Pose and size estimates
■ ■ ■ ■

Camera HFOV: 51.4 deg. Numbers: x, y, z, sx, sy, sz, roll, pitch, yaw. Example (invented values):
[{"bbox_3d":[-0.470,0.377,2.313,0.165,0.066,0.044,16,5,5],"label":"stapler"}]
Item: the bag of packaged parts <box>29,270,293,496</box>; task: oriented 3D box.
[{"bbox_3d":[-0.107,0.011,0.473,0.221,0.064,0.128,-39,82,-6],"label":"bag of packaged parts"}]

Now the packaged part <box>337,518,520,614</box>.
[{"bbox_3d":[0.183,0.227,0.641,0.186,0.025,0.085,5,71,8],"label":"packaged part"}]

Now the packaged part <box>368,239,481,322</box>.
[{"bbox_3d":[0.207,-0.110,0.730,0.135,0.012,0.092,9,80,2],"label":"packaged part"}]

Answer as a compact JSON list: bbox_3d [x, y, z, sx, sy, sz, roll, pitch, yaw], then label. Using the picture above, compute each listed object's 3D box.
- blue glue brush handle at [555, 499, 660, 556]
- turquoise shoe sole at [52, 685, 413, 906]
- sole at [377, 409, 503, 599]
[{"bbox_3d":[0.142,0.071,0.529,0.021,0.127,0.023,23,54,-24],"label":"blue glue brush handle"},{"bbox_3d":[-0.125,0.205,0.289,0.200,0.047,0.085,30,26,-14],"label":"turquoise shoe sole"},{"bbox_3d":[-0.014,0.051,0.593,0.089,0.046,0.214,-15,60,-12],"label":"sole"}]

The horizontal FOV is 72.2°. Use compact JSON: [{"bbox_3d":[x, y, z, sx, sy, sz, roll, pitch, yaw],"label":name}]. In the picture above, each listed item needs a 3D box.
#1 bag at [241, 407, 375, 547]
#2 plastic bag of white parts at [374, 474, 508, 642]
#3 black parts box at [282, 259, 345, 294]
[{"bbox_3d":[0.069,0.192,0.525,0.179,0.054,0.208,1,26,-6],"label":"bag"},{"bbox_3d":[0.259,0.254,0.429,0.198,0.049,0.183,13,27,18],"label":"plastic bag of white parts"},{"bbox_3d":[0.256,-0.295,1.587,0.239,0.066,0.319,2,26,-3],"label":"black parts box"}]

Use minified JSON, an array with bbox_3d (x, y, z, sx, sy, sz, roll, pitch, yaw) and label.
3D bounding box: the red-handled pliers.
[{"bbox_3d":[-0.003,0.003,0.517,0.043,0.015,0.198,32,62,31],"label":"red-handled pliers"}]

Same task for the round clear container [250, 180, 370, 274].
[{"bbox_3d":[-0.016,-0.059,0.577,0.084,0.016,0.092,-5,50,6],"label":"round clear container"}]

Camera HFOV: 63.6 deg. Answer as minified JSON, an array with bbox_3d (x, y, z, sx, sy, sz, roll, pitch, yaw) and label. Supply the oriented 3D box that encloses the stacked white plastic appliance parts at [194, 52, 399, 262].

■ ■ ■ ■

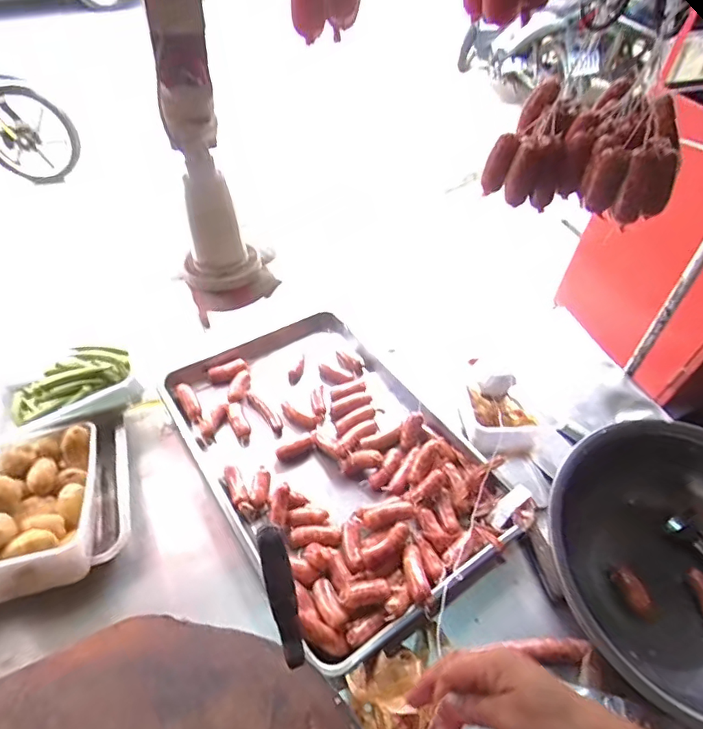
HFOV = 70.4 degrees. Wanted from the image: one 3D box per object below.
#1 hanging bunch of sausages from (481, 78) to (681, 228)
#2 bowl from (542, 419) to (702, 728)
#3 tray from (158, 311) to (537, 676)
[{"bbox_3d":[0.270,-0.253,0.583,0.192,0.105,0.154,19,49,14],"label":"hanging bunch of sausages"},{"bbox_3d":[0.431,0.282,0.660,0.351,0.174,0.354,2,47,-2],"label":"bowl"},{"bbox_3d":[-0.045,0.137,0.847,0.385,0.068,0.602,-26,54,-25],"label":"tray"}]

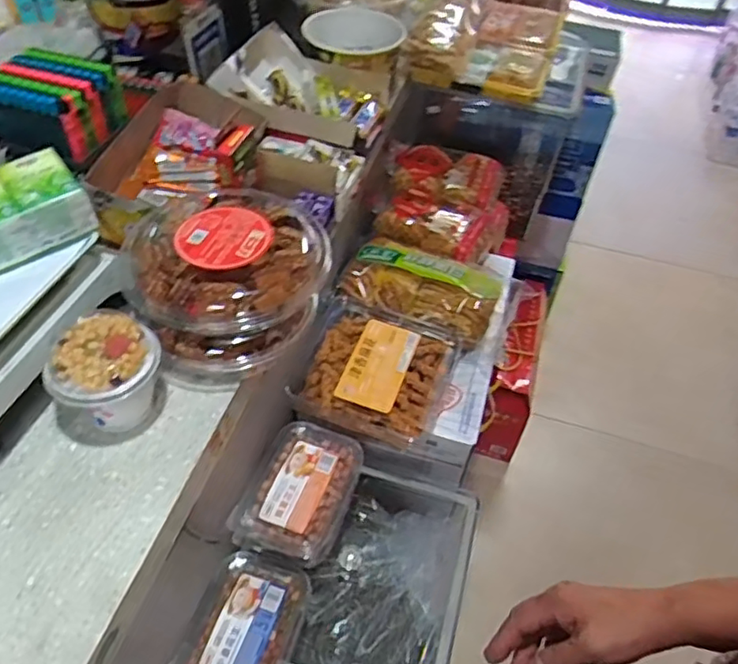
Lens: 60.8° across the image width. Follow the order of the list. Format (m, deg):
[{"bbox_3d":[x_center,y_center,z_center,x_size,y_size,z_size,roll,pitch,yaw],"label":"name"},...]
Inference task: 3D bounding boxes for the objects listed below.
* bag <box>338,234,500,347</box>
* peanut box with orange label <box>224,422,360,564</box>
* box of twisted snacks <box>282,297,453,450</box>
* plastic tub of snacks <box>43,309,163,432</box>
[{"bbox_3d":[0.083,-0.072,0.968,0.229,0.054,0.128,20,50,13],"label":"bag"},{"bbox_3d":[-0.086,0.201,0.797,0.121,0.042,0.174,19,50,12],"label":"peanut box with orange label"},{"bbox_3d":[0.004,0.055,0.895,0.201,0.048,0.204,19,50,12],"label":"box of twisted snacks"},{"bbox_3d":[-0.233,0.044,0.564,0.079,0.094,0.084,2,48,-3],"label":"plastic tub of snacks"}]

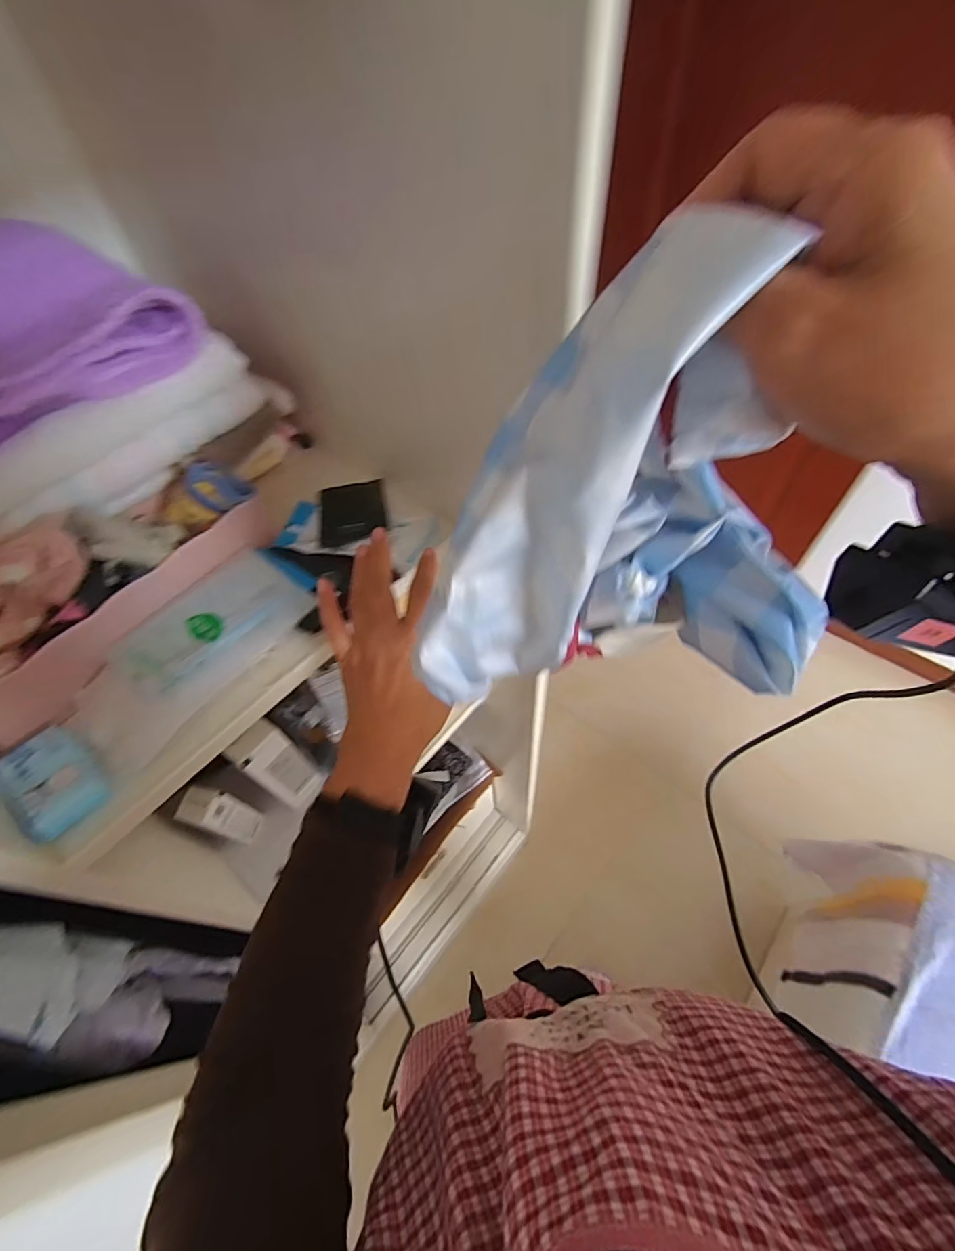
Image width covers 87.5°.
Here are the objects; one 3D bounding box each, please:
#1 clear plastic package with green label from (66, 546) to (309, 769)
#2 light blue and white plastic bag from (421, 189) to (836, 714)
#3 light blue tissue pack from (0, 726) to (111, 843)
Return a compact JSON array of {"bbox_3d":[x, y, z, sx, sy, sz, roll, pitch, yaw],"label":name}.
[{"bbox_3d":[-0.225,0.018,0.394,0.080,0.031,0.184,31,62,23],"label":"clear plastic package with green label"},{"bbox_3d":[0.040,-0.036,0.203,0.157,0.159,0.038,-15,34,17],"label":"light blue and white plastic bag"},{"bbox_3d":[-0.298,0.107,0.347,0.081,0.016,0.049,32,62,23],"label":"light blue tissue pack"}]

■ ■ ■ ■

> _What to work on_
Go through the entries above and copy out every line that includes the word "picture".

> _Exercise output_
Answer as a compact JSON list: bbox_3d [x, y, z, sx, sy, sz, roll, pitch, yaw], then label. Using the picture above, compute each listed object's 3D box.
The horizontal FOV is 72.2°. Use compact JSON: [{"bbox_3d":[x, y, z, sx, sy, sz, roll, pitch, yaw],"label":name}]. In the picture above, each listed item needs a 3D box.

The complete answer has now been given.